**Text block**
-----

Date
Sunday, October 27, 2013
Sermon Audio
Full Service Audio

It was a day that was tinged with pathos.  Forty-eight hours before, my parents and I had arrived in South Africa for the first time. It was in 1997.  It was the major move in our life: we had left Bermuda and Canada and my father had taken up a ministry in the heart of Cape Town during the high days of apartheid.  These were difficult times.  We knew we were going into a difficult situation:  I to begin studies at a new university; mother and father to run a congregation that was in the heart of the great city.


We had only been there forty-eight hours, and the home that we were going to move into wasn’t even ready for us, so we had to stay in a place for missionaries who were home on furlough – the famous Andrew Murray House, named after the great theologian and missiologist.  It was breakfast on the second day in a new continent and a new land when the phone rang.  It was a call for my father.  My father was surprised to be receiving a call so early in the morning.  He went and took the phone, and unlike my father who was loquacious, as I am, he said very little.  There was a silence, a “Thank you very much” and he put the phone down.


He came back to the breakfast table to inform us that his father, my grandfather, had passed away in England.  My grandmother was later to say that part of it was due to him having a broken heart that we had left for a continent so far away.  He had been ill, but not so ill that we felt we couldn’t leave him.  We were shattered!  In a new land, we couldn’t just get on a plane and fly home.  We couldn’t say our farewells; we couldn’t embrace our family.  We just simply had to mourn and grieve in a new land on a new continent, a place of new beginnings.


About a month later, when we had moved into our new home, a package arrived in the mail.  The package was addressed to me.  It was the day after my birthday, which by the way was last week, just so you know, and thank you for your greetings.  I thought it was a birthday gift, so I opened it.  In it was a letter from my Uncle Ray, my father’s brother, with an enclosed gift – well, not a gift, an inheritance!  It was my grandfather’s gold watch that he had been given when he retired from his service on the police force.

-----

Recorded data:
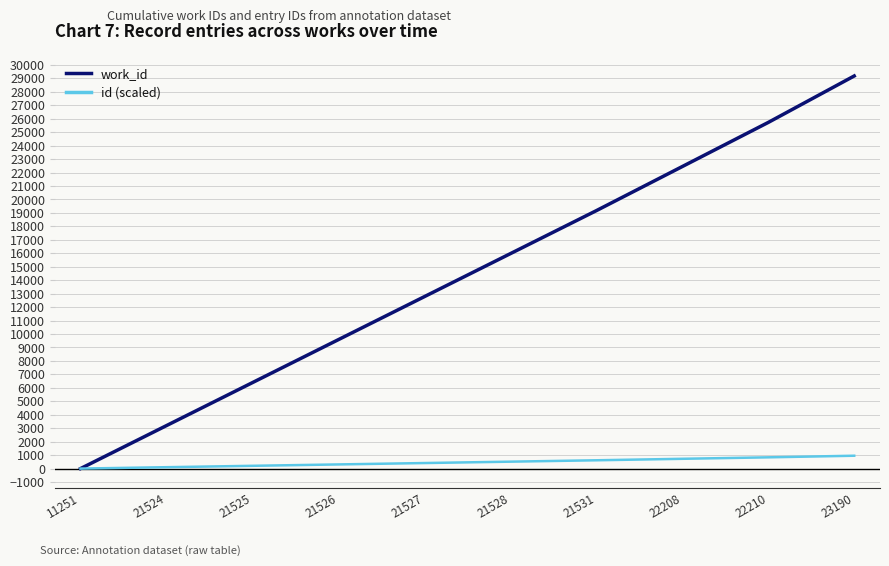

The value of work_id at 21526 is 3793.1. True or false?

False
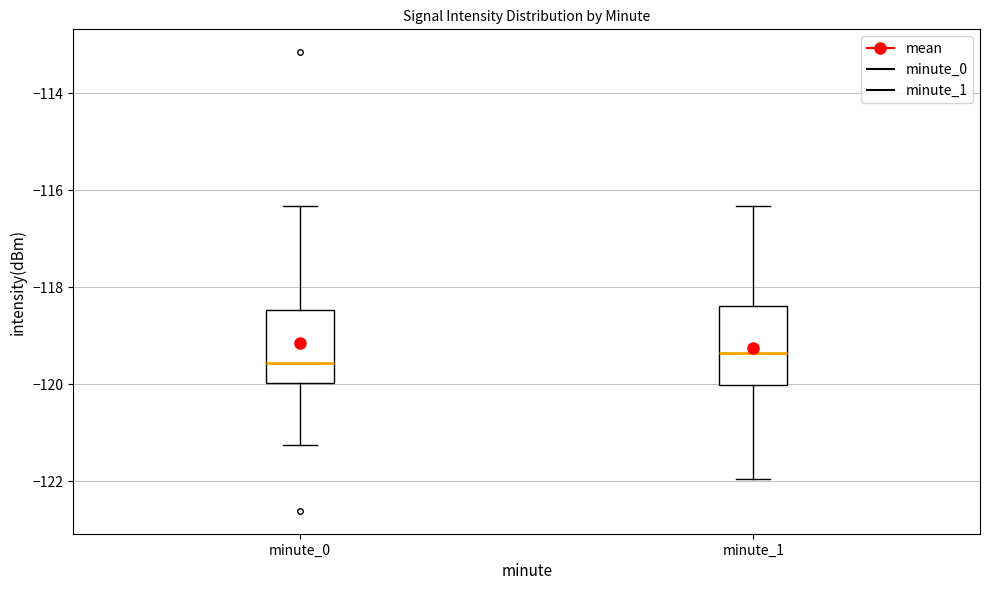

Reading left to right, transcribe this box plot: for each box, give where its median line is, the range the box spans, and where its two whiskers end, as read against the y-axis. The values are not printed on the chart, so give them approximately, as read against the axis.

minute_0: median -119.6, box -120.0 to -118.4, whiskers -121.2 to -116.4
minute_1: median -119.4, box -120.0 to -118.4, whiskers -122.0 to -116.4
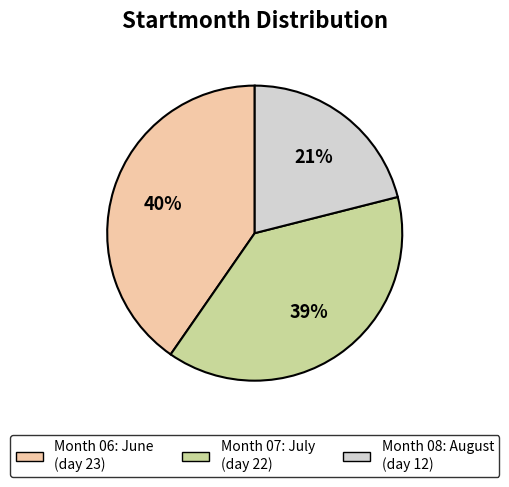

How many segments does this pie chart have?

3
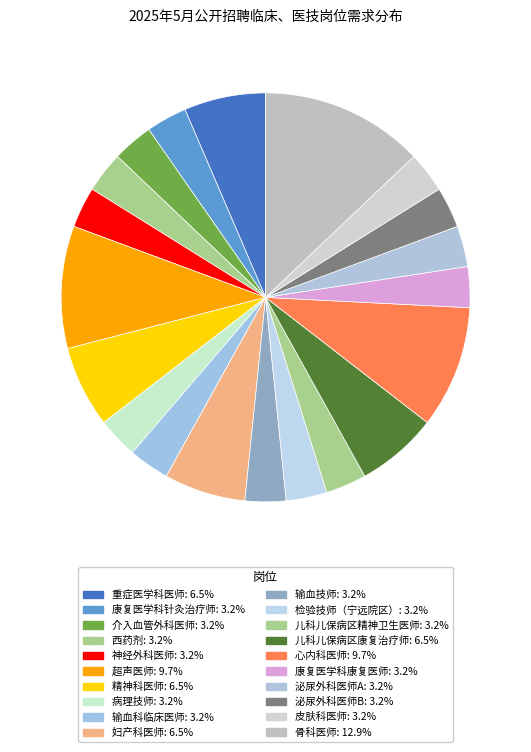

How many segments does this pie chart have?

20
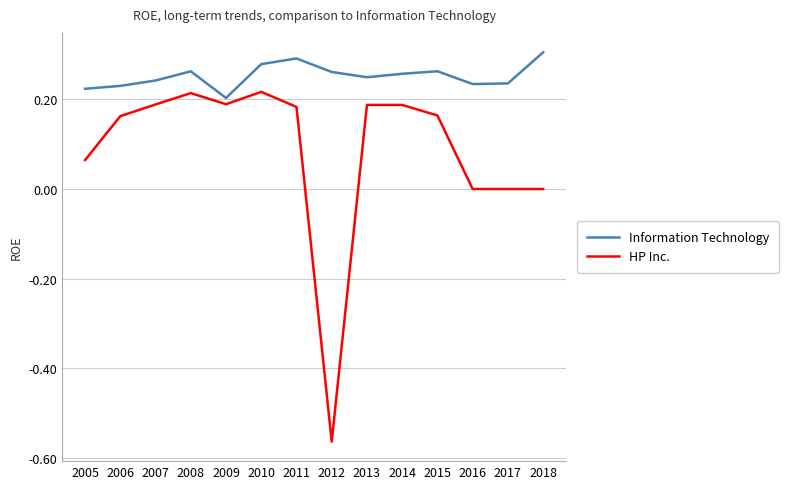

List the series in order of their overall mean, highest first.

Information Technology, HP Inc.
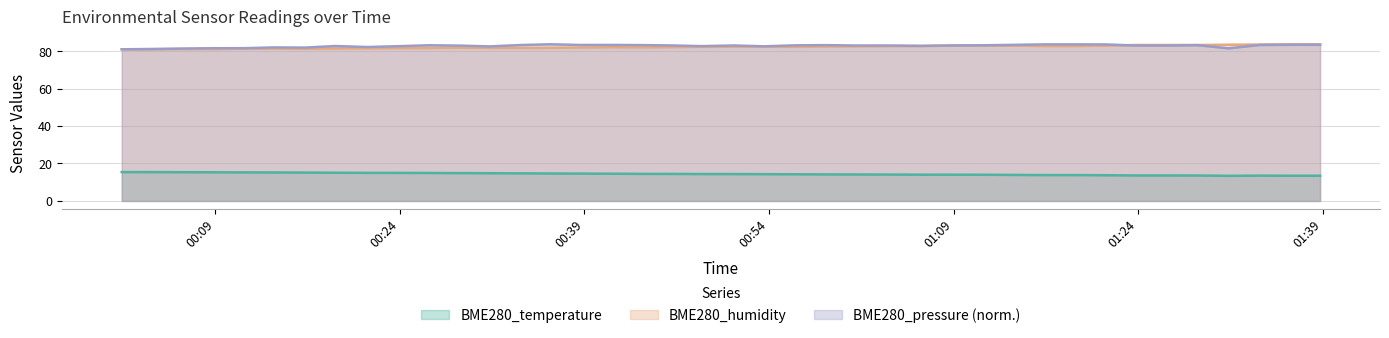

True or false: BME280_temperature and BME280_humidity intersect in this chart.

False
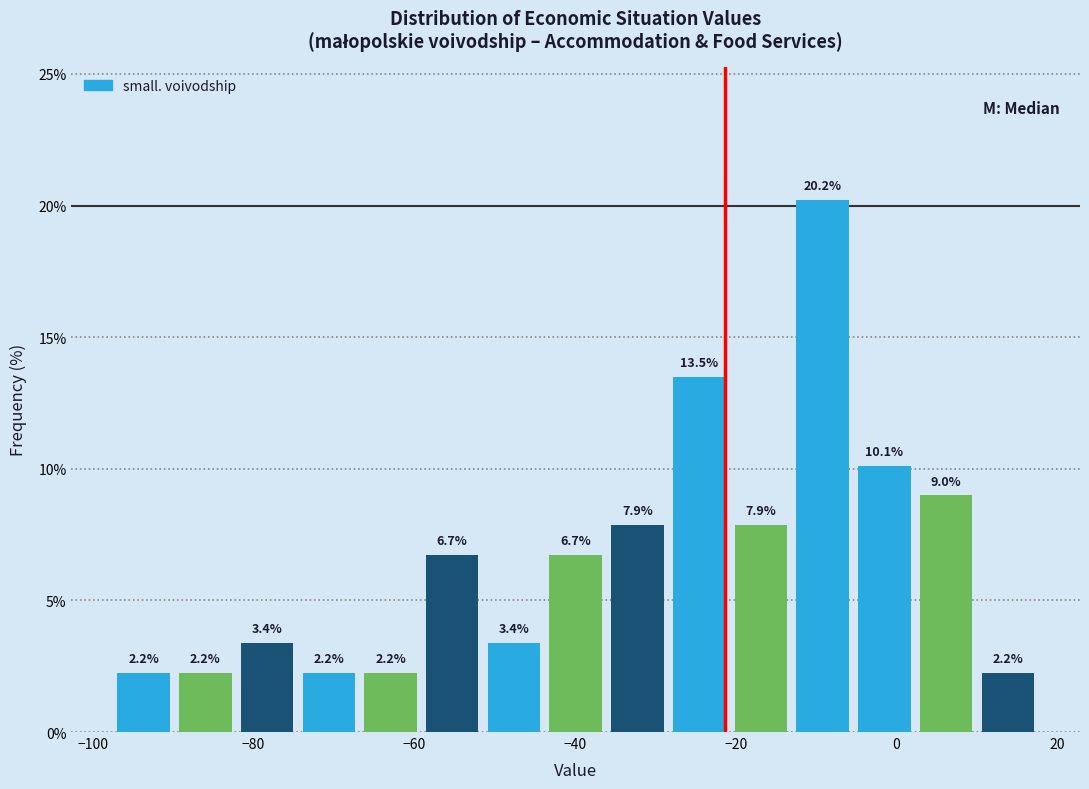

Around what value on the x-axis is the tallest bar? Give the approximate position of its centre, as read against the axis.

-10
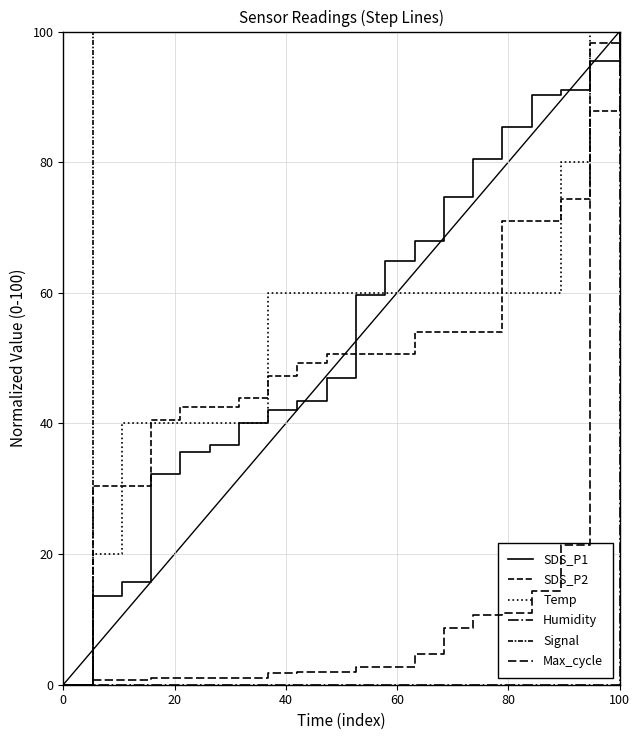

What is the highest value of the Signal series?

100.0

-----

**Directions for this task**
Transcribe the sermon text about the move to Cape Town word for word, from the date line at the top to its final sentence.

**Task answer**
Date
Sunday, October 27, 2013
Sermon Audio
Full Service Audio

It was a day that was tinged with pathos.  Forty-eight hours before, my parents and I had arrived in South Africa for the first time. It was in 1997.  It was the major move in our life: we had left Bermuda and Canada and my father had taken up a ministry in the heart of Cape Town during the high days of apartheid.  These were difficult times.  We knew we were going into a difficult situation:  I to begin studies at a new university; mother and father to run a congregation that was in the heart of the great city.


We had only been there forty-eight hours, and the home that we were going to move into wasn’t even ready for us, so we had to stay in a place for missionaries who were home on furlough – the famous Andrew Murray House, named after the great theologian and missiologist.  It was breakfast on the second day in a new continent and a new land when the phone rang.  It was a call for my father.  My father was surprised to be receiving a call so early in the morning.  He went and took the phone, and unlike my father who was loquacious, as I am, he said very little.  There was a silence, a “Thank you very much” and he put the phone down.


He came back to the breakfast table to inform us that his father, my grandfather, had passed away in England.  My grandmother was later to say that part of it was due to him having a broken heart that we had left for a continent so far away.  He had been ill, but not so ill that we felt we couldn’t leave him.  We were shattered!  In a new land, we couldn’t just get on a plane and fly home.  We couldn’t say our farewells; we couldn’t embrace our family.  We just simply had to mourn and grieve in a new land on a new continent, a place of new beginnings.


About a month later, when we had moved into our new home, a package arrived in the mail.  The package was addressed to me.  It was the day after my birthday, which by the way was last week, just so you know, and thank you for your greetings.  I thought it was a birthday gift, so I opened it.  In it was a letter from my Uncle Ray, my father’s brother, with an enclosed gift – well, not a gift, an inheritance!  It was my grandfather’s gold watch that he had been given when he retired from his service on the police force.